26 Sept 2024 – Thursday of Week 25
26 Sept 2024 – Thursday of Week 25
Optional Memorial: Ss Cosmas and Damian, martyred in Syria. Patron of physicians.
1st Reading: Qohelet 1:2-11
There’s nothing new under the sun. Vanity of vanities
Vanity of vanities, says the Teacher.
Vanity of vanities! All is vanity.
What do people gain from all the toil
at which they toil under the sun?
A generation goes, and a generation comes,
but the earth remains forever.
The sun rises and the sun goes down,
and hurries to the place where it rises.
The wind blows to the south,
and goes around to the north;
round and round goes the wind,
and on its circuits the wind returns.
All streams run to the sea,
but the sea is not full;
to the place where the streams flow,
there they continue to flow.
All things are wearisome;
more than one can express;
the eye is not satisfied with seeing,
or the ear filled with hearing.
What has been is what will be,
and what has been done is what will be done
There is nothing new under the sun.
Is there a thing of which it is said, “See, this is new”?
It has already been, in the ages before us.
The people of long ago are not remembered,
nor will there be any remembrance of people yet to come
by those who come after them.
Responsorial: from Psalm 90
R./: In every age, O Lord, you have been our refuge
You sweep men away like a dream,
like grass which springs up in the morning.
In the morning it springs up and flowers:
by evening it withers and fades. (R./)
Make us know the shortness of our life
that we may gain wisdom of heart.
Lord, relent! Is your anger for ever?
Show pity to your servants. (R./)
In the morning, fill us with your love;
we shall exult and rejoice all our days.
Let the favour of the Lord be upon us:
give success to the work of our hands. (R./)
Gospel: Luke 9:7-9
Herod was perplexed and curious about Jesus
Herod the ruler heard about all that had taken place, and he was perplexed, because it was said by some that John had been raised from the dead, by some that Elijah had appeared, and by others that one of the ancient prophets had arisen.
Herod said, “John I beheaded; but who is this about whom I hear such things?” And he tried to see him.
Trivial pursuits
“Vanity of vanities! All is vanity!” said the weary old Jewish philosopher, and he then coined a saying that has been used countless times since then: “There is nothing new under the sun.”
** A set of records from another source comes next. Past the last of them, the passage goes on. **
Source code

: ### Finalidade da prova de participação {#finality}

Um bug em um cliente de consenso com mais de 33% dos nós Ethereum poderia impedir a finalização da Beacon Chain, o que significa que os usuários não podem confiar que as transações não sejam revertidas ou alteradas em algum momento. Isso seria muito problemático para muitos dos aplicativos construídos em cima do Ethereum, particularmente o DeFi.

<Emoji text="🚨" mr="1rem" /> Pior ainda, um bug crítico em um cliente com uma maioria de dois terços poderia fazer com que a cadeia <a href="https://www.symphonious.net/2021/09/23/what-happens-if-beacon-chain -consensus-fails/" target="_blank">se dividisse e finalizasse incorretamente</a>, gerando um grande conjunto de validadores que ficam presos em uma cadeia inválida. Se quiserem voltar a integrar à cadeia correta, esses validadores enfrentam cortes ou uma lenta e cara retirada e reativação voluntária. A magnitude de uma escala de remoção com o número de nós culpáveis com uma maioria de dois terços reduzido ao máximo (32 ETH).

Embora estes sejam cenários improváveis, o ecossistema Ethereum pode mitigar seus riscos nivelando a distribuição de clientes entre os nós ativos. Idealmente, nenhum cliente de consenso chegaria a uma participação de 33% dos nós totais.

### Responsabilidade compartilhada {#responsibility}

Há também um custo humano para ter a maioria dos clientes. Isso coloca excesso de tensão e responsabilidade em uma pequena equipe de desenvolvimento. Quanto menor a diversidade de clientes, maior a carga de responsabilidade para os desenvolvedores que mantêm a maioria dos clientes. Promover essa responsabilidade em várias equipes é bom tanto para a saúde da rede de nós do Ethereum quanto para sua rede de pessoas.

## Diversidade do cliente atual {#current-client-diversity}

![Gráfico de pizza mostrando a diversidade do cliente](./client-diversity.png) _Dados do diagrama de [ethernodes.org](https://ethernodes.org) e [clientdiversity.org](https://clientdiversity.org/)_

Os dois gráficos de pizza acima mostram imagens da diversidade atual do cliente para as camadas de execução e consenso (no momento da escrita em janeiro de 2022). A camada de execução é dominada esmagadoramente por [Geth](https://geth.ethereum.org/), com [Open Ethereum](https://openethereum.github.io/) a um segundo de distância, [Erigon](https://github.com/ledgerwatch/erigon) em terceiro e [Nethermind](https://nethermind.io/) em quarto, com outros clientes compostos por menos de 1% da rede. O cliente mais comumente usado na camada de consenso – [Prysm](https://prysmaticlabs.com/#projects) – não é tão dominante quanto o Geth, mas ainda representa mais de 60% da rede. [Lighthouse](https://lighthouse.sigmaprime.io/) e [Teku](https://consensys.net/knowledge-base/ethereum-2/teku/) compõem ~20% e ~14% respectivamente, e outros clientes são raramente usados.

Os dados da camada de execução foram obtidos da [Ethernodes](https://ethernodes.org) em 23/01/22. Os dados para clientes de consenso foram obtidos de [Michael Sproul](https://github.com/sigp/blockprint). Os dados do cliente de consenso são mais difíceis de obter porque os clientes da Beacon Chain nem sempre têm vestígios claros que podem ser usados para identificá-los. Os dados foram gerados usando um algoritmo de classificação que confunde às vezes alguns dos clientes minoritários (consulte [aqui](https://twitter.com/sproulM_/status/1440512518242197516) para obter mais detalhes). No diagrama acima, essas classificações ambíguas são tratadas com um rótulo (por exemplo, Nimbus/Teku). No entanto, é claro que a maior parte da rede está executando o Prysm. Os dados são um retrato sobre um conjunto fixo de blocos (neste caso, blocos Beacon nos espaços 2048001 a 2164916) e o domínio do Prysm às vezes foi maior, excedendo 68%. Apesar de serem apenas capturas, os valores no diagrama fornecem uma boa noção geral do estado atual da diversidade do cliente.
Jewish tradition attributes this Book of Qoheleth to King Solomon, the patron of wisdom. Even though he expresses such a dark summary of life, still he gives us food for thought. Was he a wise man or a cynic, a searcher or a selfish hedonist, this wealthy king who had so much and lived a long life now felt that all had passed as quickly as a puff of wind.
Qoheleth seldom mentions God or faith or prayer but takes a long, hard look at life. Basically, he says that life is not worth living unless we seek for wisdom. He examined all kinds of human dealings, but with most of them he found fault. “While I was searching I found one upright man among a thousand” (7:28). The same world-weary mood moved William Wordsworth to write:
The world is too much with us; late and soon,
Getting and spending, we lay waste our powers.
Little we see in Nature that is ours;
We have given our hearts away, a sordid boon.
It may not be exalted idealism, yet it’s a sober call not to spend all our time and energy on trivial pursuits.
In the Gospel, the patron of trivial pursuits was Herod the Tetrarch, for whom religion was a curiosity, a momentary pang of conscience, a way to win his people’s allegiance. Herod was curious about Jesus, but his curiosity did not lead to faith. He wanted to see the famous prophet from Nazareth that everyone was talking about, curious to know if he was in any way related to John the Baptist, whom he had executed at the whim of his step-daughter. Herod did indeed get to to see Jesus, during the Lord’s Passion, when he had him mocked as a king (Lk 23:8). The Gospel writer saw Herod as a shallow, cynical ruler, who respected neither God nor man.
Herod’s example is a wake-up call against cynicism in our own attitudes. We too want to see Jesus, but it is in order to know him more clearly, love him more dearly and follow him more nearly.